#### Supplied data
=-=-=-=-=

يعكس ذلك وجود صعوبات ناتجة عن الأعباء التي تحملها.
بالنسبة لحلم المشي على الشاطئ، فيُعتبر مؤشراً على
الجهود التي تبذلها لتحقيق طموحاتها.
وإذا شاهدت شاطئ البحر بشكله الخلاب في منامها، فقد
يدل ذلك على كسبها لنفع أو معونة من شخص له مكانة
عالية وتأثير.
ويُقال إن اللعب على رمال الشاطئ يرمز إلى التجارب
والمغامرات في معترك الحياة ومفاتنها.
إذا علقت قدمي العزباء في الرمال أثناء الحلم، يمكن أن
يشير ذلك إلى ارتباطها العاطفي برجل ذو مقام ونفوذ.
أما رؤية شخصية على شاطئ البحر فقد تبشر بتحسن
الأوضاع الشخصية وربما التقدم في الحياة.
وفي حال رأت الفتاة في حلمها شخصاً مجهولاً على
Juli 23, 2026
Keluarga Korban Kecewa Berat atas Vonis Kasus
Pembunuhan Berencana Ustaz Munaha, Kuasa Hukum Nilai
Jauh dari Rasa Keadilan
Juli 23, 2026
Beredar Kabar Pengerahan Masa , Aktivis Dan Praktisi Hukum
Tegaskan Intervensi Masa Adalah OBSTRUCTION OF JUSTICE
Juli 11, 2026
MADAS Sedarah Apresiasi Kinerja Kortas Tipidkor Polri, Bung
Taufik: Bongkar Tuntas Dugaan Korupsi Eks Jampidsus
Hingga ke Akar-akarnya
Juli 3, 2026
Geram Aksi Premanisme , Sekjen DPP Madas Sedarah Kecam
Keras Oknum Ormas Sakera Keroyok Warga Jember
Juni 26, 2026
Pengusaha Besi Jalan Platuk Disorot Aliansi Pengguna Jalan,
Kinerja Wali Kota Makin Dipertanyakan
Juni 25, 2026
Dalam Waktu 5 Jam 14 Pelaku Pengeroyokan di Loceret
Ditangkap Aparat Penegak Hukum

=-=-=-=-=

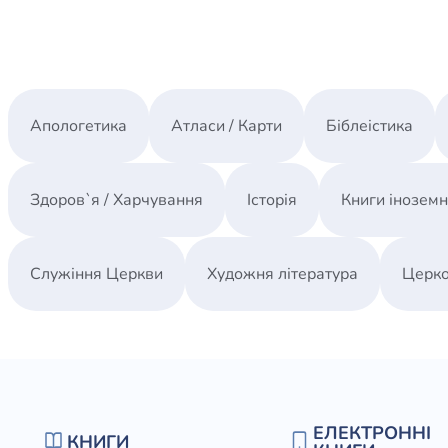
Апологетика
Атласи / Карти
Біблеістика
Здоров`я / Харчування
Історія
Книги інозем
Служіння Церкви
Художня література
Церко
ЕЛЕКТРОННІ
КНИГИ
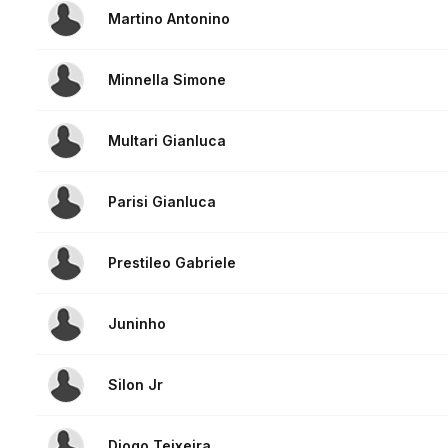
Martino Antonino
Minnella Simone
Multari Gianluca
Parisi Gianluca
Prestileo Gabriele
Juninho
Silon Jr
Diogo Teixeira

=-=-=-=-=

The lines above, starting at the one with "Minnella Simone" and ending at the one with "Diogo Teixeira", are the only ones to return, exactly as written.

Minnella Simone
Multari Gianluca
Parisi Gianluca
Prestileo Gabriele
Juninho
Silon Jr
Diogo Teixeira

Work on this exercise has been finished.